本書前半では真田丸について述べている。従来は大坂城惣構えの弱点部分に設けられた出丸としての「真田丸」という評価であったが、広島市立中央図書館蔵『浅野文庫諸国古城之図』では独立した城郭として示されていることから従来の見解に疑問を呈する。実態は大坂城惣構えから南約200mの谷間筋を挟んだ独立丘陵上に造られた孤立無援の城郭であり、真田信繁はあえて敵を引きつけて攻撃するという攻めの城であるという。
遺構については発掘が全体的に行われておらず不明な点が多いが、実は南北二段の曲輪で構成され、城郭全体が馬出し機能を持っていたと推定されている。
この城郭の姿から、信繁の外様としての位置づけ等が伺われるとしている。
後半では、タイトルにもある「戦国時代を城で読み解く」ことを主題としている。
城郭研究は在野から盛んに行われてきた歴史があるためどうしても遺構の軍事史的な側面や、「武田の城」「毛利の城「北条の城」等の遺構的特徴ばかりに注目されてきた。

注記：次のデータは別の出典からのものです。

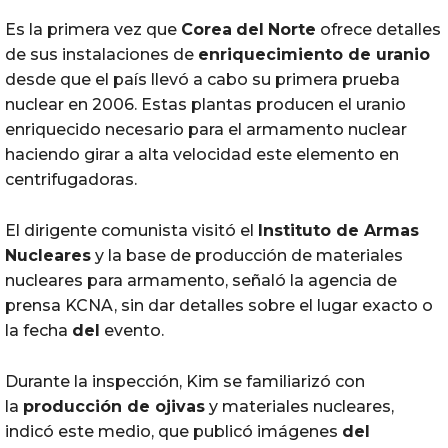
Es la primera vez que
Corea
del
Norte
ofrece detalles
de sus instalaciones de
enriquecimiento de uranio
desde que el país llevó a cabo su primera prueba
nuclear en 2006. Estas plantas producen el uranio
enriquecido necesario para el armamento nuclear
haciendo girar a alta velocidad este elemento en
centrifugadoras.
El dirigente comunista visitó el
Instituto de Armas
Nucleares
y la base de producción de materiales
nucleares para armamento, señaló la agencia de
prensa KCNA, sin dar detalles sobre el lugar exacto o
la fecha
del
evento.
Durante la inspección, Kim se familiarizó con
la
producción de ojivas
y materiales nucleares,
indicó este medio, que publicó imágenes
del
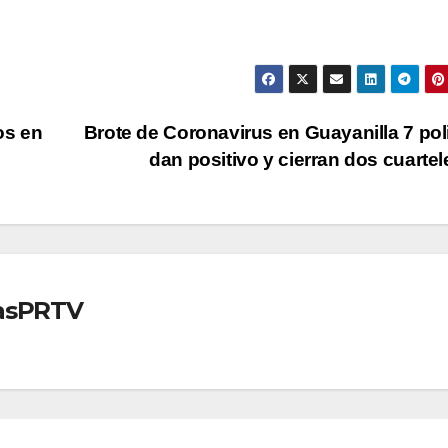
os en
Brote de Coronavirus en Guayanilla 7 pol
dan positivo y cierran dos cuarte
iasPRTV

しかし、本来の城郭考古学は「城の構造や空間構成を把握することで、そうした城を生み出した社会と権力の構造を読み解いて、物質資料から城の時代を解明する」(p180)ことが重要であると述べられている。
中世から近世へと各地域の権力が序列化・軍制の組織化を行う中で、横堀や馬出しなどの構造を設けていく。地域により濃淡はあるが、近世への移行の地域的特徴として捉えることが重要としている。
後半部分の細かな事例は割愛させていただく。
城郭考古学の成果を上手く活用すれば史料での限界を克服できると近年期待されているので、その研究手法等も大変参考になった。